▶ [GOAL OF THE EXERCISE]:
Continue the mailing-list reply about collated text transcripts from its last sentence.

W3C home > Mailing lists > Public > w3c-wai-ig@w3.org > October to December 2002

Re: collated text transcripts

From: Al Gilman <asgilman@iamdigex.net>
Date: Sun, 24 Nov 2002 15:04:58 -0500
Message-Id: <>
To: Shawn Lawton Henry <shawn@uiaccess.com>
Cc: <w3c-wai-ig@w3.org>

At 08:29 PM 2002-11-23, Shawn Lawton Henry wrote:

>I am researching collated text transcripts (that provide text
>descriptions of visual information within a text transcript of sound for
>streaming video on the web). I have found very little - mostly just
>references in WAI documents and list archives.
>Do you know of any articles, publications, web pages, or such that
>address the issues surrounding collated text transcripts? Or any
>standards or guidelines - for example, guidelines that cover how to
>indicate visual descriptions, such as surrounded in brackets (like
>http://www-3.ibm.com/able/hprvideo.html), or preceded with "Visual
>Description:", or other?

** summary:

What you should do is a cross between best current practice for print
publication of screenplays and playscripts and the Daisy Book example for
virtualized rhetorical structure.  Keeping the principles evident in the XAG
as you merge those two practices.

▶ [DATA LINES]:
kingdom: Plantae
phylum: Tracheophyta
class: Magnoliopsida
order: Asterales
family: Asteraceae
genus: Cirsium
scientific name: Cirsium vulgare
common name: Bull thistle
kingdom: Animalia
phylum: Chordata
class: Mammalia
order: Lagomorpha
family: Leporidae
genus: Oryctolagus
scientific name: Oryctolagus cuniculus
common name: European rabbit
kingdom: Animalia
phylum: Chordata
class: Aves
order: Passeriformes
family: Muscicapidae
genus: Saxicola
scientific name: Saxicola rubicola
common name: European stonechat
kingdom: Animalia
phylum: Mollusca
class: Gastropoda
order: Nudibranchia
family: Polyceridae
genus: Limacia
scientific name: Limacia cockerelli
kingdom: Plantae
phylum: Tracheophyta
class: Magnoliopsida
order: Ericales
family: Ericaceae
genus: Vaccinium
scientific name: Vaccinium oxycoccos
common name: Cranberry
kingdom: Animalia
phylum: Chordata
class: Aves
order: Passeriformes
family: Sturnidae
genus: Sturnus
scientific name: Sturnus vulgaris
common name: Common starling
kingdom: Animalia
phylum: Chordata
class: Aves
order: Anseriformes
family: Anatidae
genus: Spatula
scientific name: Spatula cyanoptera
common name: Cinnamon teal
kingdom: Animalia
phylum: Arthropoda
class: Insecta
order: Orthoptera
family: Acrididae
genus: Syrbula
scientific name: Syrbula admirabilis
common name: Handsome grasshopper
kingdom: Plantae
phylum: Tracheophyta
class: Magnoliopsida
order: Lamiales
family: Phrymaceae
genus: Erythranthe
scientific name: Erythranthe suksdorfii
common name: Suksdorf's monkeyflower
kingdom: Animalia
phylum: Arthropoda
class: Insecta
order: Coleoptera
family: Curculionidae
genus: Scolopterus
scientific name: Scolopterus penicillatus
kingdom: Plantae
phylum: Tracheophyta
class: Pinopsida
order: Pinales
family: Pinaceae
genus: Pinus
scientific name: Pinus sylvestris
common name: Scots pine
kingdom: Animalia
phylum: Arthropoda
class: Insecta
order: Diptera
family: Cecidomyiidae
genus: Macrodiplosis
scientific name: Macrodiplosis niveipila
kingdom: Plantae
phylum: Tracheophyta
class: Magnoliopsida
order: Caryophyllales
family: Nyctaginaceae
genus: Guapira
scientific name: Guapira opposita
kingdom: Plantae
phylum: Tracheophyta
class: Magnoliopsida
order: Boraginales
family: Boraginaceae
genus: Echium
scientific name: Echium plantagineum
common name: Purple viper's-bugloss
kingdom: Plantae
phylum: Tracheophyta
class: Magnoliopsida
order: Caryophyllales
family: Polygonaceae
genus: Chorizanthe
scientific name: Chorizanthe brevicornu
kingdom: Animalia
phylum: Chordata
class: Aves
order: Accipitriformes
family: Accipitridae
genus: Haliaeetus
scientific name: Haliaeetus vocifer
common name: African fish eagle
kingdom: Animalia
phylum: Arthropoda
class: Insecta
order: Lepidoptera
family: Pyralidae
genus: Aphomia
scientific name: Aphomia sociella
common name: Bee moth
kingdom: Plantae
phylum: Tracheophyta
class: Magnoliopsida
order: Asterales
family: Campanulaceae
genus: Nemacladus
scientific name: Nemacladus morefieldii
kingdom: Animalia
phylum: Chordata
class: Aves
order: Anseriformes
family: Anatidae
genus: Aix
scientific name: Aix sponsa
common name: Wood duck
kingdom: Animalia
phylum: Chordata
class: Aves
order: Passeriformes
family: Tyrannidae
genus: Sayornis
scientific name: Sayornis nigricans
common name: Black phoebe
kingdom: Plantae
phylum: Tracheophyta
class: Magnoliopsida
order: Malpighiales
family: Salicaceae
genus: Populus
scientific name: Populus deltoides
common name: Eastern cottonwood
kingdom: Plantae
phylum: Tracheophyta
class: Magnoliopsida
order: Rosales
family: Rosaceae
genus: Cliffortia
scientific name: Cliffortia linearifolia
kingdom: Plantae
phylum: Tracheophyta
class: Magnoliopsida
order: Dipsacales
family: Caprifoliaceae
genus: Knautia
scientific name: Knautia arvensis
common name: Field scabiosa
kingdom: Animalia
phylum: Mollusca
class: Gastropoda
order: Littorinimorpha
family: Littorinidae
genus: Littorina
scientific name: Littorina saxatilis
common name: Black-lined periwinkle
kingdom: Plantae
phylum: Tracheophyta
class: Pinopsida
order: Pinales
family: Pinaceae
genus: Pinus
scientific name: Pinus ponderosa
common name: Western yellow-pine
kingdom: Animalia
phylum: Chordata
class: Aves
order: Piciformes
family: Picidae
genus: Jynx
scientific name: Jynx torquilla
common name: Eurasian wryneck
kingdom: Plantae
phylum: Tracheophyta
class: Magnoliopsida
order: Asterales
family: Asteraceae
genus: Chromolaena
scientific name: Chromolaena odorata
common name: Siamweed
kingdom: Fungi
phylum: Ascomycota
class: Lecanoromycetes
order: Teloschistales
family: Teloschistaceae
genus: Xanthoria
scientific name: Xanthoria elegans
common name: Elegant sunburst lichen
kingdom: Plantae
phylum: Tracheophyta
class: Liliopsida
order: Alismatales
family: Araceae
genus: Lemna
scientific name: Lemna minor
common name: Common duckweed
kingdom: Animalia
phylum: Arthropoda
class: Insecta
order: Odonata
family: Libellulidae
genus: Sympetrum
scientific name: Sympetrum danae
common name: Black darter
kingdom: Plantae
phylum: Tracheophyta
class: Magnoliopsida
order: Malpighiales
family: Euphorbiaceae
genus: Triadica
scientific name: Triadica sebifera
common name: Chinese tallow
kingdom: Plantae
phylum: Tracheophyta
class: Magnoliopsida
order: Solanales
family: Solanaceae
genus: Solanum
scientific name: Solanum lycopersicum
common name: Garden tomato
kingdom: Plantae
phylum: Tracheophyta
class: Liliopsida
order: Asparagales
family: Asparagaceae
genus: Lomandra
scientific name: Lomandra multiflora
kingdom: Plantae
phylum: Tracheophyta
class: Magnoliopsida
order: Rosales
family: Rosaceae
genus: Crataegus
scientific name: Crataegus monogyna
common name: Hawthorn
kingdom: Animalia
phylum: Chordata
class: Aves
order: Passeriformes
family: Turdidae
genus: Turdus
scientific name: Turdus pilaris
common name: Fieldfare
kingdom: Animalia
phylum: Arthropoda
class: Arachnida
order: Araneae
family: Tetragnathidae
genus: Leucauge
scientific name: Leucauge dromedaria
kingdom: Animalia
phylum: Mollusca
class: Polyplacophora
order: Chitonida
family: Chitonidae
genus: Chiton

▶ [OUTPUT FOR THIS TASK]:
** details

1.  Models of best practice from the genre in legacy media

The DAISY consortium and NISO Standards committed that developed the ANSI
Z39-86 Digital Talking Book standard have always wanted to produce a module
for the production of scripts for dramatic works, and have had to console
themselves so far with the idea that XML makes modular increments easy and
that the standard as now ordained should be so extensible.  There may be a
drama DTD that was produced under ICADD.

But I think that you do need to think in terms of an eText adaptation of the
best practices for printed scripts for dramatic works -- whether it be stage
plays or screenplays.  To this end one of the references that should be
considered is as follows:

Go to the Chicago Manual of Style, e.g. ISBN 0-226-10389-7, and review all
the paragraphs cited in the index under 'plays.'

2. Operability: e.g. late binding to the scope of collation.

Here I am much assisted by the work done so far on the XML Accessibility

Note how the qualitative conditioning information is handled in the Digital
Talking Book.  In particular the modal treatment of notes.  It is supposed
to be at user option how the note content is presented with respect to the
content of the continuous text flow.  It may be injected in full, concealed
entirely, or the places where notes pertain marked with sonicons and
inspection of the note material made available as a response to user action.

In this way, you should, in the language of the rather abstract XAG
Checkpoint 2.1 "capture ... semantics in repurposable form" that is to say
have the XML encoding of the content reflect what there is to understand
about the relationships involved, and let the specific binding of this model
into a user interface be separately decided depending on the capabilities of
the current delivery context.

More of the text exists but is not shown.